ABOUT THIS EXERCISE ▸ Reproduce the listing verbatim from its first line through the line containing "tent that looks convincing and".

EXERCISE DATA ▸

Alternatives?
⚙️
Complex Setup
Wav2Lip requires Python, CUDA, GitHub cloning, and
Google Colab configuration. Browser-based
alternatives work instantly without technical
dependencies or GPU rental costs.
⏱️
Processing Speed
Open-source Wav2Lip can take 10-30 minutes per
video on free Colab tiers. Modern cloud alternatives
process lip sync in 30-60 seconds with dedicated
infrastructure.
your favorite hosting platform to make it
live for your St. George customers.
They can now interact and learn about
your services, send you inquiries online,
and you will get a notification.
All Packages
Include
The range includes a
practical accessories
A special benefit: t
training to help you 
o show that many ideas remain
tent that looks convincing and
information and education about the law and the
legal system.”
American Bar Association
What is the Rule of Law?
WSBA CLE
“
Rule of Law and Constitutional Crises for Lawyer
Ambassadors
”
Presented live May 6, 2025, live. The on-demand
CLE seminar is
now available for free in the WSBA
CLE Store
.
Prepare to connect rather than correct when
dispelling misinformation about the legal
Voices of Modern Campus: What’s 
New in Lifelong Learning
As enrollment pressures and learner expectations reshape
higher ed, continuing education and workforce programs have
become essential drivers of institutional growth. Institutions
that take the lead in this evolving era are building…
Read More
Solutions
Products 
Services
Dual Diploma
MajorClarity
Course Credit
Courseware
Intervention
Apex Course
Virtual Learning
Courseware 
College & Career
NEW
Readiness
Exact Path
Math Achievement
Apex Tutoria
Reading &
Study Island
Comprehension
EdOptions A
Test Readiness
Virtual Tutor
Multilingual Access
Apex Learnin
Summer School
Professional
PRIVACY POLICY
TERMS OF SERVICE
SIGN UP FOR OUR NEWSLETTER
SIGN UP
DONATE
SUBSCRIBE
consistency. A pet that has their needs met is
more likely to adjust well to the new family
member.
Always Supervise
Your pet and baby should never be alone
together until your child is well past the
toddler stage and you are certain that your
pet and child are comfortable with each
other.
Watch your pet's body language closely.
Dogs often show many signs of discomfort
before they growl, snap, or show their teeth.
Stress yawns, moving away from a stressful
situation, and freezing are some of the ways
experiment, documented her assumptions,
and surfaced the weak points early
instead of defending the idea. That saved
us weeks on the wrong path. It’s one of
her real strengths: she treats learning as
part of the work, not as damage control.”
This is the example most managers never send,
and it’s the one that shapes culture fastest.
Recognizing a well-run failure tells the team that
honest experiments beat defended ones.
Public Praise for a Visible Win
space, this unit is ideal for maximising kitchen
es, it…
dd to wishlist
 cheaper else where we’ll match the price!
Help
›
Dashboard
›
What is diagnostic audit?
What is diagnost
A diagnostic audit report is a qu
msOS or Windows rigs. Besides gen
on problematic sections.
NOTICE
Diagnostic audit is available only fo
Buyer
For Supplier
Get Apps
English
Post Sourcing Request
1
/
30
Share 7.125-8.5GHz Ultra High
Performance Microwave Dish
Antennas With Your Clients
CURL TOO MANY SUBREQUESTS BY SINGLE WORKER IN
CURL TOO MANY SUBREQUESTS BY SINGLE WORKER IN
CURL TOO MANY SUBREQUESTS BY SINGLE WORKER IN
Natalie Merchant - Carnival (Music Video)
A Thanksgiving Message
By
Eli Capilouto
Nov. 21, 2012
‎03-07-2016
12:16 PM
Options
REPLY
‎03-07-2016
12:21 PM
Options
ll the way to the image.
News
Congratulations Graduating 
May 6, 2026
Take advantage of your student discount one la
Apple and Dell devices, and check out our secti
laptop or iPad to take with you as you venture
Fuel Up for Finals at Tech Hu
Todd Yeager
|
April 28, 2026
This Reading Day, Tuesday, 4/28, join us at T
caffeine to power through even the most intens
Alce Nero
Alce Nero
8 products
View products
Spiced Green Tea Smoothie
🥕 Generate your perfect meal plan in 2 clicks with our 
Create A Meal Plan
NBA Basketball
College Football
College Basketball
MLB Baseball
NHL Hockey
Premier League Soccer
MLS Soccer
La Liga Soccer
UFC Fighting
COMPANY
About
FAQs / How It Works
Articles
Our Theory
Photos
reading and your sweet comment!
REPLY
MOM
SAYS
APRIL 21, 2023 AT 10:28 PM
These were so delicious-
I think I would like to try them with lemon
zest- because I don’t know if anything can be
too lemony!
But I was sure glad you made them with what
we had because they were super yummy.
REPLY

SOLUTION FOR THIS TASK ▸
Alternatives?
⚙️
Complex Setup
Wav2Lip requires Python, CUDA, GitHub cloning, and
Google Colab configuration. Browser-based
alternatives work instantly without technical
dependencies or GPU rental costs.
⏱️
Processing Speed
Open-source Wav2Lip can take 10-30 minutes per
video on free Colab tiers. Modern cloud alternatives
process lip sync in 30-60 seconds with dedicated
infrastructure.
your favorite hosting platform to make it
live for your St. George customers.
They can now interact and learn about
your services, send you inquiries online,
and you will get a notification.
All Packages
Include
The range includes a
practical accessories
A special benefit: t
training to help you 
o show that many ideas remain
tent that looks convincing and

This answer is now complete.